When I was two, there was a tidal wave in y...  Ohh...

Zoidberg: Ah, the hypochondriac is back. 
So, what is it this time?
Fry: Well, my lead pipe hurts a little.
Zoidberg: That's normal.  Next patient!

Hmm.. we'll need ot have a look inside you with this camera.
*Fry opens his mouth*
Guess again.

Professor: Anywho, your net suits will let you experience Fry's worm infested bowels as if you were actually wriggling through them.
Zoidberg: There's no part of that scentence that I didn't like.


Zoidberg: We can escape through that nasal capillary into the sinus.
Hermes: Strange, usually you don't know anything about human anatomy.
Zoidberg: I learned it from a decongestant commercial. Soothing action, action, action...

It's good cholesterol, but it spreads like bad cholesterol.

Hermes: He'll be as strong as Gumby and Hercules combined.
Zoidberg: Gumbercules?  I love that guy!

Yippie-kay-ay! You'll never guess where I've been!
Nixorbo

UberMod
DOOP Secretary
*
« Reply #32 on: 04-03-2002 17:39 »

Sounds like someone just watched Parasites Lost . . .
Alundar

Crustacean
*
« Reply #33 on: 04-03-2002 17:44 »

What?  Of course not...  smile
B.Frankendorfer

Bending Unit
***
« Reply #34 on: 04-05-2002 17:09 »

"...and I'm his friend Jesus!"
-------------------------------------

"The president is gagging on my gasbladder, WHAT AN HONOR!!!"
-------------------------------------

Farnsworth: "Now, what do you nice kids want?"

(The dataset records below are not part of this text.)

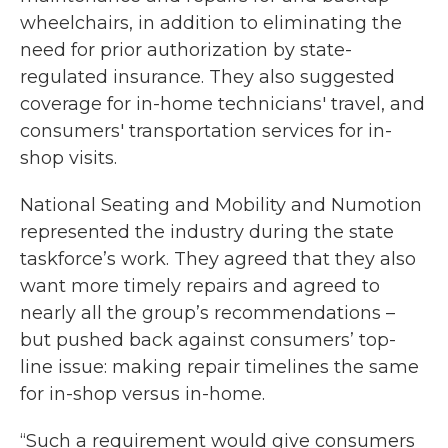
wheelchairs, in addition to eliminating the
need for prior authorization by state-
regulated insurance. They also suggested
coverage for in-home technicians' travel, and
consumers' transportation services for in-
shop visits.
National Seating and Mobility and Numotion
represented the industry during the state
taskforce’s work. They agreed that they also
want more timely repairs and agreed to
nearly all the group’s recommendations –
but pushed back against consumers’ top-
line issue: making repair timelines the same
for in-shop versus in-home.
“Such a requirement would give consumers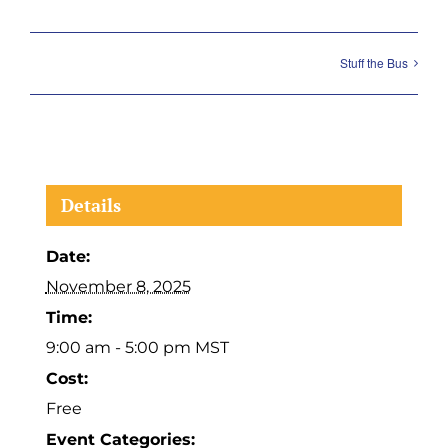
Stuff the Bus
Details
Date:
November 8, 2025
Time:
9:00 am - 5:00 pm
MST
Cost:
Free
Event Categories: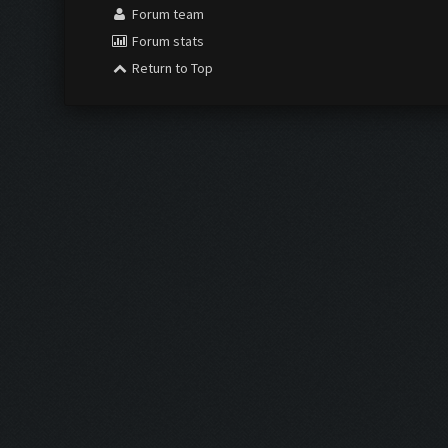
Forum team
Forum stats
Return to Top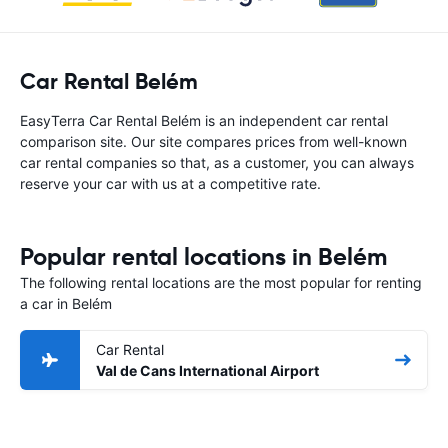
Car Rental Belém
EasyTerra Car Rental Belém is an independent car rental
comparison site. Our site compares prices from well-known
car rental companies so that, as a customer, you can always
reserve your car with us at a competitive rate.
Popular rental locations in Belém
The following rental locations are the most popular for renting
a car in Belém
Car Rental
Val de Cans International Airport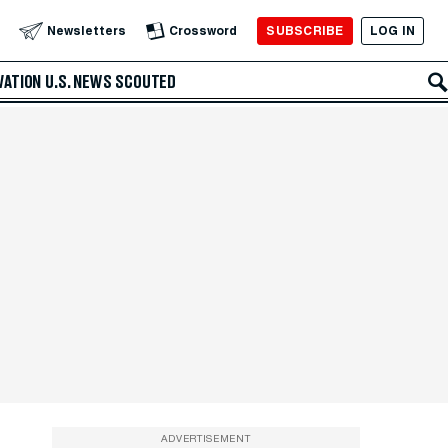
SUBSCRIBE
LOG IN
Newsletters
Crossword
VATION
U.S. NEWS
SCOUTED
ADVERTISEMENT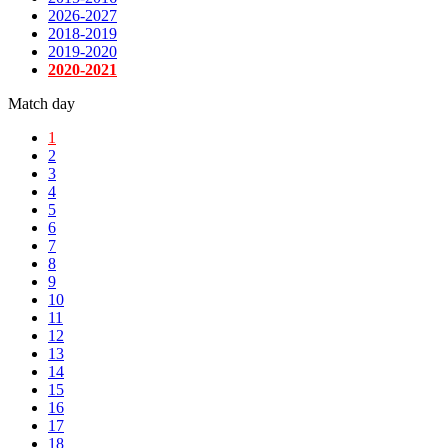
2026-2027
2018-2019
2019-2020
2020-2021
Match day
1
2
3
4
5
6
7
8
9
10
11
12
13
14
15
16
17
18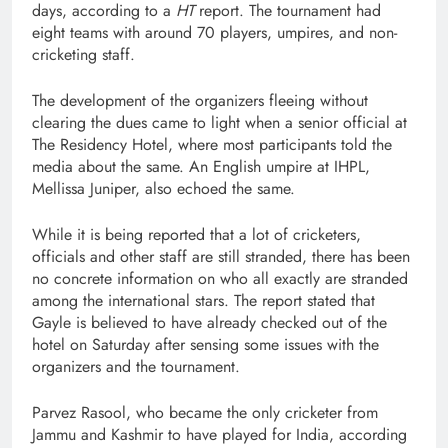
days, according to a
HT
report. The tournament had
eight teams with around 70 players, umpires, and non-
cricketing staff.
The development of the organizers fleeing without
clearing the dues came to light when a senior official at
The Residency Hotel, where most participants told the
media about the same. An English umpire at IHPL,
Mellissa Juniper, also echoed the same.
While it is being reported that a lot of cricketers,
officials and other staff are still stranded, there has been
no concrete information on who all exactly are stranded
among the international stars. The report stated that
Gayle is believed to have already checked out of the
hotel on Saturday after sensing some issues with the
organizers and the tournament.
Parvez Rasool, who became the only cricketer from
Jammu and Kashmir to have played for India, according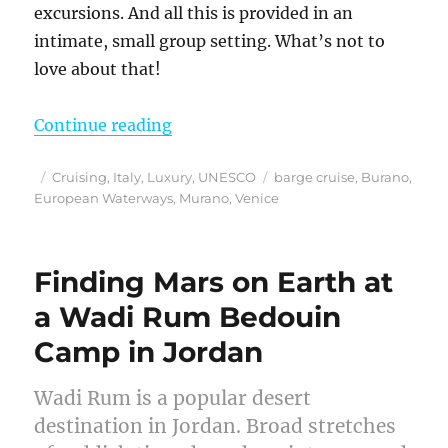
excursions. And all this is provided in an
intimate, small group setting. What’s not to
love about that!
“European Waterways La Bella Vita
Continue reading
Posted
Categories
Tags
Cruising
,
Italy
,
Luxury
,
UNESCO
barge cruise
,
Burano
,
on
European Waterways
,
Murano
,
Venice
Finding Mars on Earth at
a Wadi Rum Bedouin
Camp in Jordan
Wadi Rum is a popular desert
destination in Jordan. Broad stretches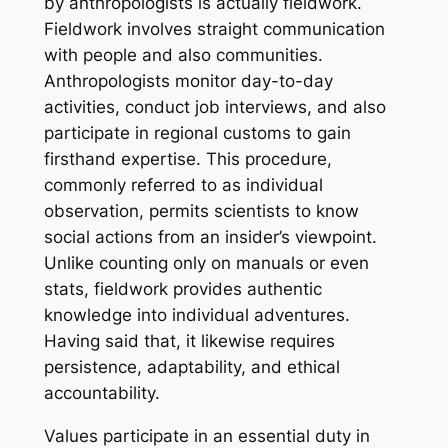
by anthropologists is actually fieldwork.
Fieldwork involves straight communication
with people and also communities.
Anthropologists monitor day-to-day
activities, conduct job interviews, and also
participate in regional customs to gain
firsthand expertise. This procedure,
commonly referred to as individual
observation, permits scientists to know
social actions from an insider’s viewpoint.
Unlike counting only on manuals or even
stats, fieldwork provides authentic
knowledge into individual adventures.
Having said that, it likewise requires
persistence, adaptability, and ethical
accountability.
Values participate in an essential duty in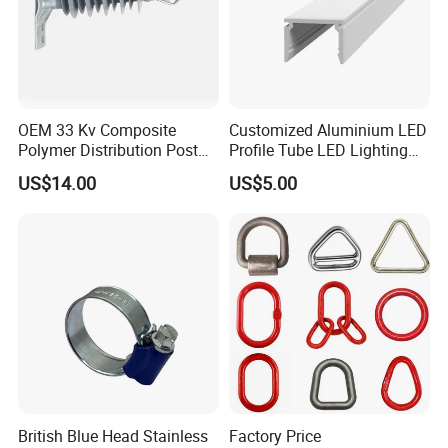
OEM 33 Kv Composite
Customized Aluminium LED
Polymer Distribution Post
Profile Tube LED Lighting
Pin Insulator Factory Price
Light Profile Anodized
US$14.00
US$5.00
Powder Coated
British Blue Head Stainless
Factory Price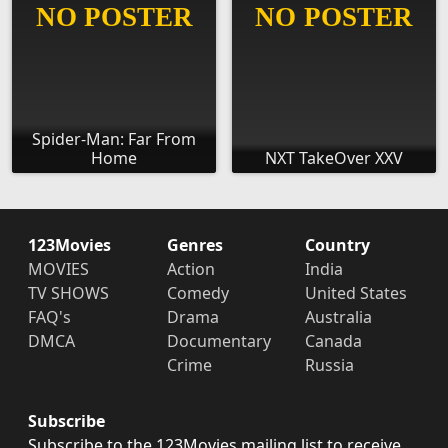
Spider-Man: Far From
Home
NXT TakeOver XXV
123Movies
Genres
Country
MOVIES
Action
India
TV SHOWS
Comedy
United States
FAQ's
Drama
Australia
DMCA
Documentary
Canada
Crime
Russia
Subscribe
Subscribe to the 123Movies mailing list to receive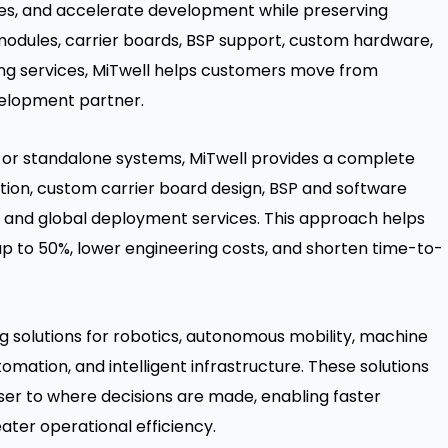
les, and accelerate development while preserving
modules, carrier boards, BSP support, custom hardware,
ng services, MiTwell helps customers move from
velopment partner.
s or standalone systems, MiTwell provides a complete
ion, custom carrier board design, BSP and software
, and global deployment services. This approach helps
 to 50%, lower engineering costs, and shorten time-to-
 solutions for robotics, autonomous mobility, machine
tomation, and intelligent infrastructure. These solutions
er to where decisions are made, enabling faster
eater operational efficiency.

Zoidberg: "Nothing!  I'm leaving, but if you have extra courage I'd haul it away for you, maybe?"

Farnsworth: "Oh blithery-poop, my cowardly lobster.  You don't need courage.  Afterall, who needs courage when you have *a gun*?"

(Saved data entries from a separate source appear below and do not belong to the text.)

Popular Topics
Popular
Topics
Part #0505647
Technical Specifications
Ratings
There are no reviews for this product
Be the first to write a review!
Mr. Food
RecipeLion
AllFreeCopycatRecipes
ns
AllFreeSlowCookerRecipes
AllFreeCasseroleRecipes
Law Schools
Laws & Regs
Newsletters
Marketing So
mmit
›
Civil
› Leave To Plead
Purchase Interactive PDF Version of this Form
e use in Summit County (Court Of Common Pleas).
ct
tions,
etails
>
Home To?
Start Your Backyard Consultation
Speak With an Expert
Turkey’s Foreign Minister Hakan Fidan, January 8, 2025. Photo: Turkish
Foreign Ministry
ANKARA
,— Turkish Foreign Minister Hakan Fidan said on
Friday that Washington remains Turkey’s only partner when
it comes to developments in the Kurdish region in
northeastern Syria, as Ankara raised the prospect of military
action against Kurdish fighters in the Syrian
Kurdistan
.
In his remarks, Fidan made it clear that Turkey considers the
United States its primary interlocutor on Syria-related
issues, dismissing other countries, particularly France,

Zoidberg: "Bang bang bang!  Pew pew pew pew pew! No world, you put YOUR hands up!"
-------------------------------------
FishyJoe

Honorary German
Urban Legend
***
« Reply #35 on: 04-08-2002 01:06 »

"And Zoidberg picks up another piece! The crowd goes wild! *cheering noises*"
AthlonXP

Crustacean
*
« Reply #36 on: 04-08-2002 03:48 »

Z: The king crab is to die for! And look, a tiny edible crown!

Amy: What's it made of?

Z: Wood!

****
Z: Mmm, I haven't eaten since Tuesday- bird eggs...animal slices...dry woven reeds...[chomp schlurp]... all gone! Can I drive?
FishyJoe

Honorary German
Urban Legend
***
« Reply #37 on: 04-08-2002 23:24 »

"Now let me just turn the wheel to maximum fastness."
meisterPOOP

Professor
*
« Reply #38 on: 04-09-2002 00:02 »

"Now, Let me step back and dare the person who turned the wheel to maximum fastness make me laugh"
Teral

Helpy McHelphelp
DOOP Secretary
*
« Reply #39 on: 04-21-2002 03:32 »

Zoidberg: "Waaaaait, what would the robut do? Frame someone!"
Fry: "What up?"
(Zoidberg laughs evilish)

Don't confuse not caring with not knowing!